Cette chaire a un double but, littéraire et historique. Le but littéraire est général ; il intéresse plus ou moins tout le monde, sans faire acception d’aucun pays. Le but historique, au contraire, nous semble rattaché d’une manière spéciale aux intérêts français ; il s’agit de montrer le plus possible, à l’aide de l’histoire, les liens de sympathie qui ont de tout temps uni les Slaves à la France.

Pour la partie purement littéraire de son programme, cette chaire ressemble à toutes les autres. On lui demande d’expliquer, de commenter les plus beaux monumens des littératures slaves, on lui demande de la critique. Seulement cette critique doit porter l’empreinte de l’esprit français, c’est-à-dire être indépendante, impartiale ; elle doit tendre aux généralités, embrasser les divers points de vue slaves, mais, autant que possible, les dominer tous, les subordonner tous au point de vue européen. Le plus beau privilège de la critique française (et ce qui distingue surtout l’enseignement du Collège de France), c’est l’art de vulgariser, de grouper les faits épars, de résumer en un faisceau tous les travaux isolés, en un mot de donner au monde des formules. Certes, amener à des formules générales, réduire en corollaires toutes les questions de la slavistique, serait une rude tâche. On se plaint déjà de la difficulté de résumer l’érudition allemande, quoique cette érudition se serve d’une langue unique et qu’elle ait une foule de points connus. Que serait-ce donc s’il fallait résumer l’érudition slave, qui s’entasse depuis des siècles en cinq langues différentes ? Aussi n’aurai je point la vanité d’y prétendre. Pour la partie de pure érudition, je m’efforcerai d’être aussi bref que possible. Je sens d’ailleurs tout ce qu’aurait ici de fastidieux un cours d’érudition slavistique : l’importance de pareilles questions ne peut être bien sentie que dans les pays slaves. Je me contenterai donc d’indiquer, sur chacune de ces questions, la donnée générale, et de présenter le dernier résultat. — Les monumens de la littérature nationale, surtout les poésies, les chants et les légendes populaires, telle est l’inépuisable mine d’où je tirerai mes principales ressources ; mais à cette partie attrayante et facile je devrai en joindre une autre plus importante, comme aussi plus épineuse, et où chaque parole devra être soigneusement pesée : je veux dire l’appréciation historique.

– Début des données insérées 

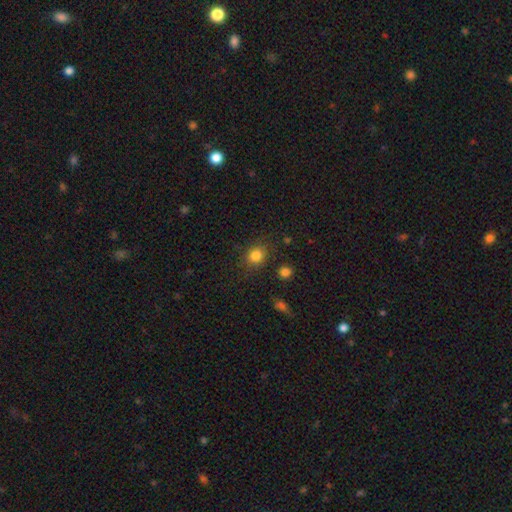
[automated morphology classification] smooth-or-featured: smooth: 83% | star or artifact: 12% | featured or disk: 6%
  how-rounded: round: 68% | in between: 31% | cigar-shaped: 1%
  merging: none: 83% | minor disturbance: 11% | major disturbance: 4% | merger: 3%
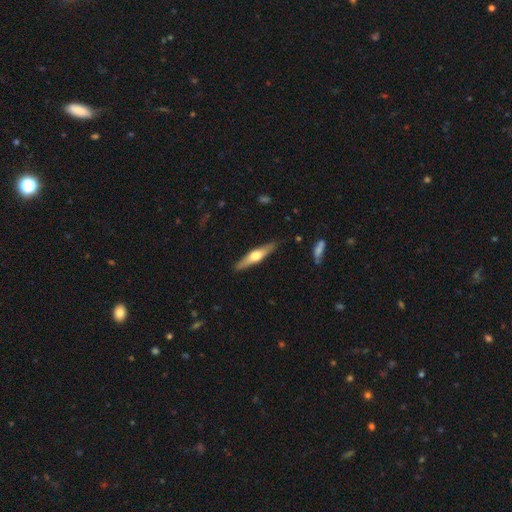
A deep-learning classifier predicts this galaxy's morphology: This appears to be a featured or disk galaxy (56%) viewed edge-on (93%) with a rounded central bulge (92%). Merging: none (87%).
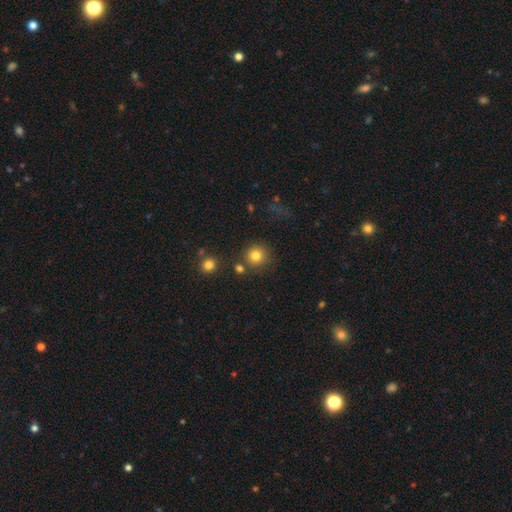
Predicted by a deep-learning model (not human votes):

Dans cette seconde partie de ma tâche, il s’agit d’éclairer par l’histoire les tendances de la littérature, il s’agit de faire bien comprendre la véritable situation des différens peuples slaves dans leur rapports internationaux et dans leurs relations morales avec la France. Il y a là évidemment un but pratique, un but d’utilité nationale. Il s’agit dans cette partie du cours de faire servir la littérature à entretenir, à cimenter l’antique lien d’amitié qui n’a jamais cessé d’exister entre la France et les Slaves de la Pologne, de l’Autriche, de l’Illyrie. Cette force d’attraction qui existe entre les deux races slavone et française agit vraiment avec une sorte de pouvoir magnétique. Jetez les yeux sur un bateau à vapeur où se trouvent des voyageurs de toutes les nations. Le Slave de Pologne, de Bohême, de Dalmatie, le Russe même, à qui va-t-il d’abord ? Au Français ; c’est avec le Français qu’il se lie, qu’il fraternise de préférence. Les Slaves sont de tous les peuples ceux dont le caractère ressemble le plus au nôtre, ceux qui s’amalgament le plus vite avec nous. Il n’y a pas un slaviste qui ne pense (et j’ai moi-même entendu dire mille fois aux paysans d’Illyrie et de Bohême) que si, au lieu de l’épaisse muraille du corps germanique, c’était le Rhin seul qui les séparât de la France, il y a des siècles qu’il n’existerait plus de frontière entre eux et nous.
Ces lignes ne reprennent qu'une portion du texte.